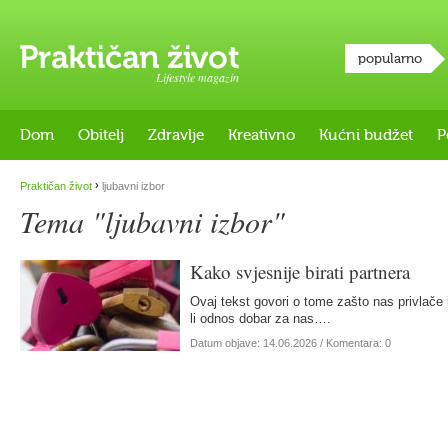
popularno
Lifestyle magazin
Dom
Obitelj
Zdravlje
Kreativno
Kućni budžet
P
›
Praktičan život
ljubavni izbor
Tema "ljubavni izbor"
Kako svjesnije birati partnera
Ovaj tekst govori o tome zašto nas privlače b
li odnos dobar za nas….
Datum objave:
14.06.2026
/ Komentara: 0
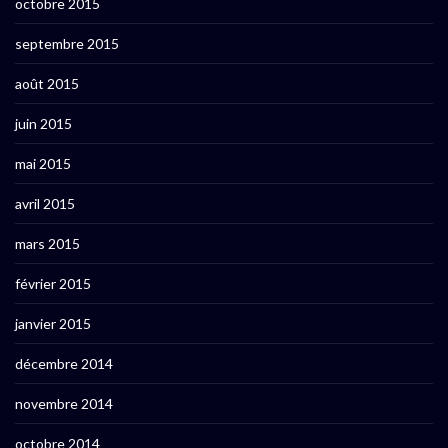
octobre 2015
septembre 2015
août 2015
juin 2015
mai 2015
avril 2015
mars 2015
février 2015
janvier 2015
décembre 2014
novembre 2014
octobre 2014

● ● ● ● ● ● ●

Please transcribe word for word the lines from the one bearing "li odnos dobar za nas…." through the last line of the records above, omitting the pictures.

§ ANSWER TO THIS EXERCISE:
li odnos dobar za nas….
Datum objave:
14.06.2026
/ Komentara: 0
octobre 2015
septembre 2015
août 2015
juin 2015
mai 2015
avril 2015
mars 2015
février 2015
janvier 2015
décembre 2014
novembre 2014
octobre 2014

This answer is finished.